Detecting a sinister plot by "an individual or individuals to create fear in persons" seeking the services offered by the ministry, the minister assured that no officer was indispensable and if for some reason the officials could not report for duty then someone else would have had to get the job done. No one could disagree with that. After all, the Ministry of Education would not cease to function even if the minister went on extended leave. And where has there ever been a case when a country shut down because a President left or died?
However, this is not a case of one or even two officers proceeding on extended leave. These are six very senior people attached to one government agency. How could they not be missed? How could the running of their departments not be affected, even slightly?
The minister's confidence in his other staff is to be admired.
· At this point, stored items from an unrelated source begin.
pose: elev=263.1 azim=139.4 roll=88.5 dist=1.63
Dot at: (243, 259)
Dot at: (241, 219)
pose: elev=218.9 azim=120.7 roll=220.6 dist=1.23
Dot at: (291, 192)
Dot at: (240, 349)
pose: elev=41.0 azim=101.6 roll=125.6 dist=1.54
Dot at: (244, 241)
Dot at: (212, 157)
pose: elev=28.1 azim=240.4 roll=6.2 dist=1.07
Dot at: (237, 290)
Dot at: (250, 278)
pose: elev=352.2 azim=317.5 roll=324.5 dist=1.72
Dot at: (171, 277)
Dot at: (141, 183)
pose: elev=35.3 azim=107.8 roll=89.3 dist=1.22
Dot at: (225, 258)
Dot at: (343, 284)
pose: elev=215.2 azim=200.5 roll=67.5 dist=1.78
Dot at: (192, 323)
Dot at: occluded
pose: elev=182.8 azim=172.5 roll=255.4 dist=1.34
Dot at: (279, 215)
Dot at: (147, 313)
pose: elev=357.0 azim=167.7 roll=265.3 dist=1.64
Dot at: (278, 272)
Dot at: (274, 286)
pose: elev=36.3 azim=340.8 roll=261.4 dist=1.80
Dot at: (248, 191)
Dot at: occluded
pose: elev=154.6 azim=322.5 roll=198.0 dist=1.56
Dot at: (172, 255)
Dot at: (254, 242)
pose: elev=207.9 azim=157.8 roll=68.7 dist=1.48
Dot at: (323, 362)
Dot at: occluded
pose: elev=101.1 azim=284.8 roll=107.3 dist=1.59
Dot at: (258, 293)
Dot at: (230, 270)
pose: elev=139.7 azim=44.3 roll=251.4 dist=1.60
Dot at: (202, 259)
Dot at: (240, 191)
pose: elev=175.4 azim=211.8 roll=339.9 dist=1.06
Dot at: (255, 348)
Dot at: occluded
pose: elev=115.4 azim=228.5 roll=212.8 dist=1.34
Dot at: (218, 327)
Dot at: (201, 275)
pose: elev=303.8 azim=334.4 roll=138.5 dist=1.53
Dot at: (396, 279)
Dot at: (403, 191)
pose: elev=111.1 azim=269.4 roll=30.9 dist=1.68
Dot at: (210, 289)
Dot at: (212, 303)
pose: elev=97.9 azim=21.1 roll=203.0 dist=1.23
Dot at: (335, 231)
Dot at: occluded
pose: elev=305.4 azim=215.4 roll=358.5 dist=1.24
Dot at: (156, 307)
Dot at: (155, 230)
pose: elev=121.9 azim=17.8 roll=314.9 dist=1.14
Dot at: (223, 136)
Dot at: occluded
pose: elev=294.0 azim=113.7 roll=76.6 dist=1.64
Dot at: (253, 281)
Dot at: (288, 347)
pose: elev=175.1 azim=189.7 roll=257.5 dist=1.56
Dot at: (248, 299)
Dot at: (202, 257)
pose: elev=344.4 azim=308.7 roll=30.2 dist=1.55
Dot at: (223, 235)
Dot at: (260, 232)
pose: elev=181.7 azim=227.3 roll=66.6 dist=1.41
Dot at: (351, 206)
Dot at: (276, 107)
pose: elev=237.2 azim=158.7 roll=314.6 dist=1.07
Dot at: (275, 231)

He was quoted in a Guyana Information Agency (GINA) press release as saying: "It will give other competent staff an opportunity to act in these positions, thus helping them to have a better understanding of the entire operation." What, one wonders, was preventing them from understudying the officers while they were on duty, as this too could have afforded them a better understanding of the operation. And if these other competent staff could have so easily been taken from their regular duties to act in these positions, then clearly they could have been released from time to time for understudy.
Two of the officers concerned, when contacted, had expressed pleasure at being able to go on leave. They said that they had applied over and over for leave and had it deferred or denied because of the dearth of anyone to replace them.
According to GINA, the minister said that the ministry had been trying to regularise the annual leave situation, since there was a number of staff with significant amounts of leave to their credit. But this still does not explain why the officers' leave was not staggered, perhaps over a period of a year, since some of the officers named to act for those on leave had just been appointed and lacked the institutional memory which would be needed in some key areas. And since no one had been identified to act in at least one of the posts, shouldn't a programme of understudy and training have preceded this vacation exodus?
Minister Jeffrey, in his indomitable style, has certainly shaken things up since taking over the ministry earlier this year. One hopes, for the sake of the already stricken education system in Guyana, that this agitation proves beneficial.